How to achieve customer-centricity
Why are banks and insurers struggling to operate as true customer-centric organisations when they know great customer service is a crucial differentiator? The answer lies in the enterprise operating model, which can create a structural barrier to achieving customer-centricity, writes Sean Tomlinson. head of consulting, private sector, Steria (right).
The problem with the enterprise operating model is that it is designed for the efficient management of resources in delivering services, but efficiency does not necessarily equate to a rewarding and effective customer experience.
So how can you deliver a rewarding customer experience?
Step 1: Identify the “customer purpose” for each customer service offered. In order to do this, you need to have a very clear idea of who your customer is and what the customer requires. You need to understand who makes up your actual, target and desired customer base and where the gaps lie.
Once you have understood who the customer is, you should identify what their purpose is. For example, a customer opening an online instant access savings account wants to deposit money that earns interest and withdraw those funds easily through all available channels.
The bank should therefore be prepared for the customer to have an urgent need to withdraw cash after the initial deposit, or risk customer dissatisfaction.

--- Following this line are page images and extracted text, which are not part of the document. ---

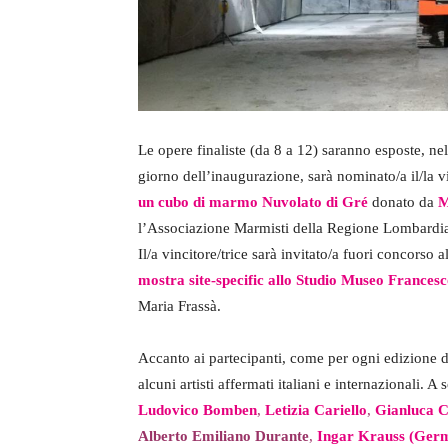
Le opere finaliste (da 8 a 12) saranno esposte, ne
giorno dell’inaugurazione, sarà nominato/a il/la v
un cubo di marmo Nuvolato di Gré
donato da
M
l’Associazione Marmisti della Regione Lombardi
Il/a vincitore/trice sarà invitato/a fuori concorso 
mostra site-specific allo Studio Museo Frances
Maria Frassà.
Accanto ai partecipanti, come per ogni edizione 
alcuni artisti affermati italiani e internazionali.
Ludovico Bomben
,
Letizia Cariello
,
Gianluca C
Alberto Emiliano Durante
,
Ingar Krauss (Ger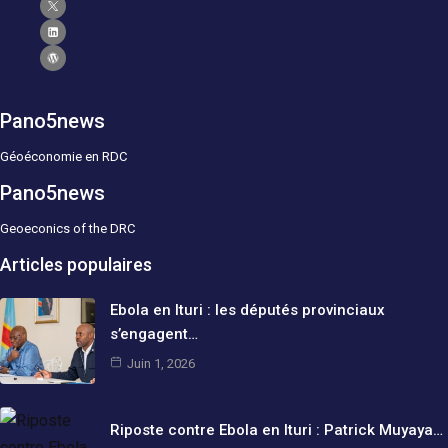
Pano5news
Géoéconomie en RDC
Pano5news
Geoeconics of the DRC
Articles populaires
Ebola en Ituri : les députés provinciaux
s’engagent…
Juin 1, 2026
Riposte contre Ebola en Ituri : Patrick Muyaya…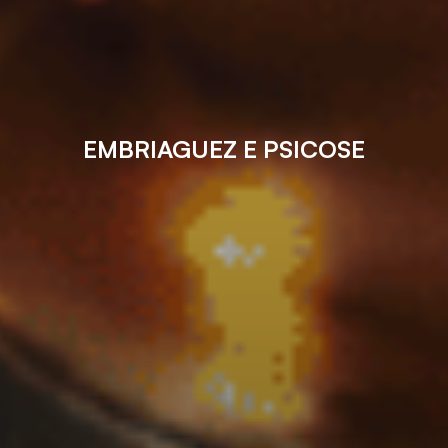
EMBRIAGUEZ E PSICOSE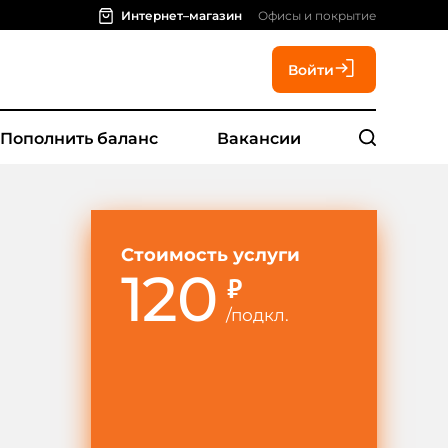
Интернет–магазин
Офисы и покрытие
Войти
Пополнить баланс
Вакансии
Стоимость услуги
120
₽
/
подкл.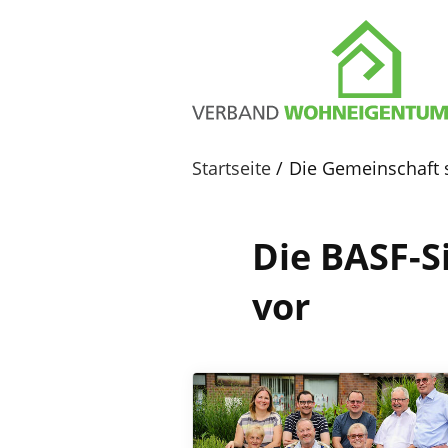
Startseite
Die Gemeinschaft st
Die BASF-Si
vor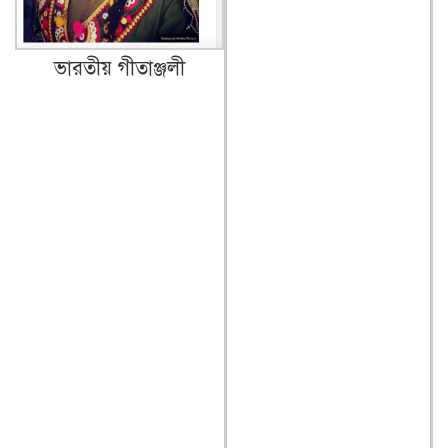
ভারতীয় গীতাঞ্জলী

This means the provider shouldn’t think that the task is completed once the account is opened, but should then ensure withdrawals can be made from the account, straight away.
As Metro Bank founder Anthony Thomson said in a response to a Steria survey on customer-centricity in Financial Services: “All of our decisions are based around building the customer experience, not on the return on investment. When we were defining customer experiences, we kept testing ideas to ensure that we weren’t falling into the trap of being company-centric – every time we suggested something we would test it again and again to ensure it was supporting the customer experience.”

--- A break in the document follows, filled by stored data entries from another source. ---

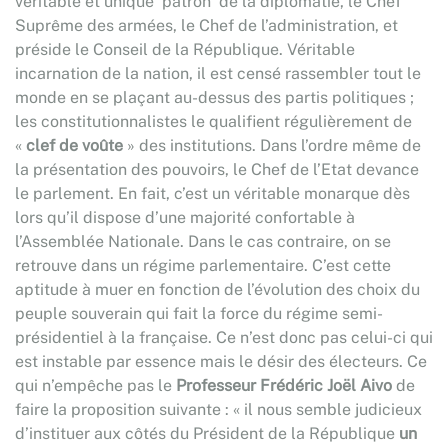
véritable et unique ‘patron’ de la diplomatie, le Chef
Suprême des armées, le Chef de l’administration, et
préside le Conseil de la République. Véritable
incarnation de la nation, il est censé rassembler tout le
monde en se plaçant au-dessus des partis politiques ;
les constitutionnalistes le qualifient régulièrement de
«
clef de voûte
» des institutions. Dans l’ordre même de
la présentation des pouvoirs, le Chef de l’Etat devance
le parlement. En fait, c’est un véritable monarque dès
lors qu’il dispose d’une majorité confortable à
l’Assemblée Nationale. Dans le cas contraire, on se
retrouve dans un régime parlementaire. C’est cette
aptitude à muer en fonction de l’évolution des choix du
peuple souverain qui fait la force du régime semi-
présidentiel à la française. Ce n’est donc pas celui-ci qui
est instable par essence mais le désir des électeurs. Ce
qui n’empêche pas le
Professeur Frédéric Joël Aivo
de
faire la proposition suivante : « il nous semble judicieux
d’instituer aux côtés du Président de la République
un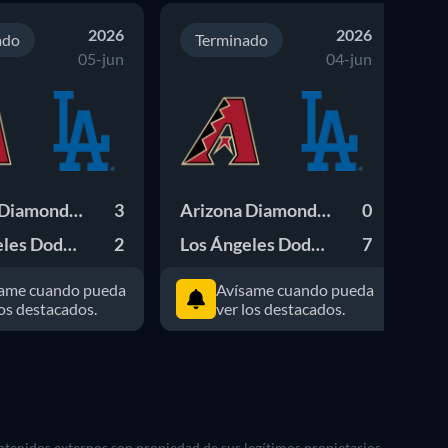
2026
2026
ado
Terminado
05-jun
04-jun
Arizona Diamondbacks
3
Arizona Diamondbacks
0
Los Ángeles Dodgers
2
Los Ángeles Dodgers
7
ame cuando pueda
Avísame cuando pueda
los destacados.
ver los destacados.
ontenidos externos son propiedad de sus legítimos propietarios.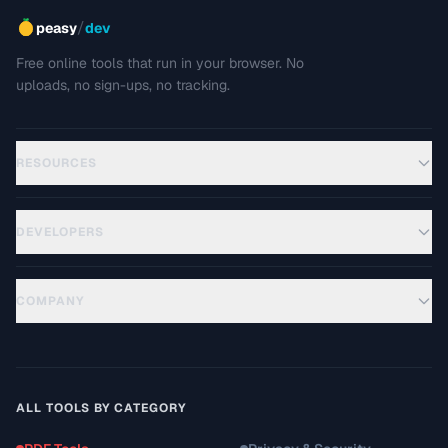
/
peasy
dev
Free online tools that run in your browser. No
uploads, no sign-ups, no tracking.
RESOURCES
DEVELOPERS
COMPANY
ALL TOOLS BY CATEGORY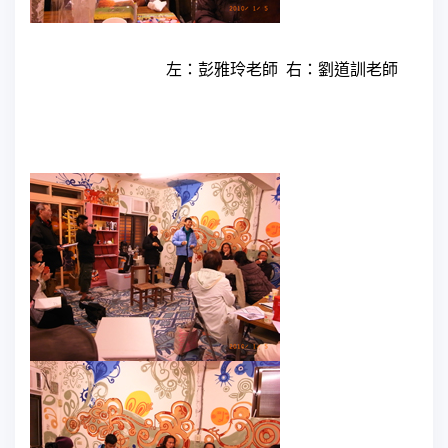
左：彭雅玲老師
右：劉道訓老師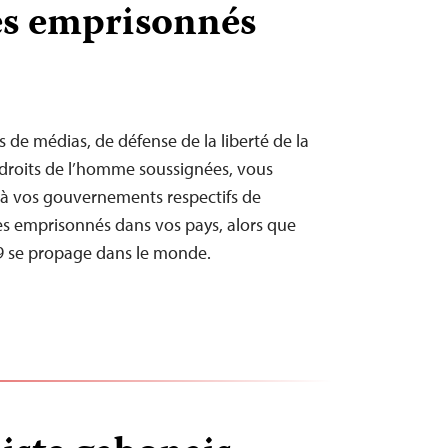
es emprisonnés
s de médias, de défense de la liberté de la
 droits de l’homme soussignées, vous
à vos gouvernements respectifs de
stes emprisonnés dans vos pays, alors que
 se propage dans le monde.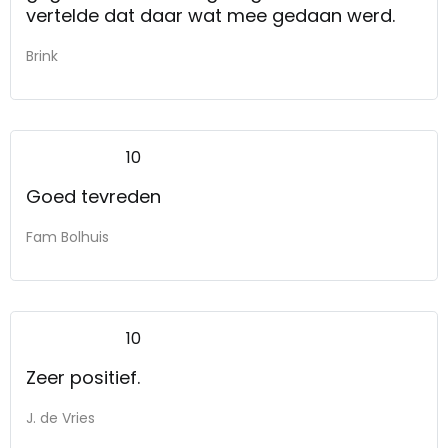
vertelde dat daar wat mee gedaan werd.
Brink
10
Goed tevreden
Fam Bolhuis
10
Zeer positief.
J. de Vries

Step 2: Plan the process for the customer. Customer journey mapping has been used by web and mobile developments with the intention of improving the customer experience at each touch point and is really effective at highlighting the transactional and emotional impact on customers. However some organisations have focused on technology capabilities, rather than the customer’s purpose.
Too often, strategy mandates the customer journey teams to find ways to make the journey more efficient without experiencing the reality of this efficiency for themselves. Metro Bank has a ‘customer first’ philosophy and, according to Thomson, “we consider the customer experience, not the channel. It is not for us to define what the customer wants, but to give it to them in the right way.”
Step 3: Identify the services required along each customer journey and build the organisation around the effective delivery of these services. A customer journey will typically flow across many different silos, for example from branch, to online to telephone interactions, a lack of integration and alignment between these channels can lead to customer dissatisfaction.
A number of executives canvassed by Steria conceded that organisational silos were a problem, with one commenting: “Yes we are siloed. We have a desire to break this down but there are no concrete actions as yet. The channels are, in some respects, competing, so for example, if there was an idea for the online channel to implement a programme that could help support the store channel or vice versa, they wouldn’t necessarily prioritise this. The lack of an overarching strategy to focus on customers means each P&L is effectively operating alone.”
Alignment is achieved when the services required for each customer journey, including all channel variations, are clearly defined. You can then rebuild the organisation structure around these services.
Step 4: Provide access to the service offerings by whatever channel the customer chooses and allow them to swap channels mid-journey if that is what they require. A channel, whether phone, internet or branch, is a vehicle that the customer uses for their journey. Banks should first be focused on where the customer wants to go (the road ahead) rather than the type of vehicle that a customer may or may not choose.
The channel is just a means to an end from the customer’s perspective, so all channels should be available, and where appropriate, the ability to switch between channels at any point should also be provided. There was a trend some time ago to make websites “sticky” so customers would come back, but this often neglected the reason for the customer returning. True stickiness is achieved by giving the customer what they want, when they want it, not by gimmicks.
In conclusion, there is certainly an appetite for building a customer-centric financial services organisation, but the enterprise operating model can create a structural barrier to bringing this to fruition. Dismantling your enterprise operating system is not an easy task and is one that requires real will power, but unless a company aligns itself to its customer’s purpose, financial service firms will continue to fall short of their customer’s expectations.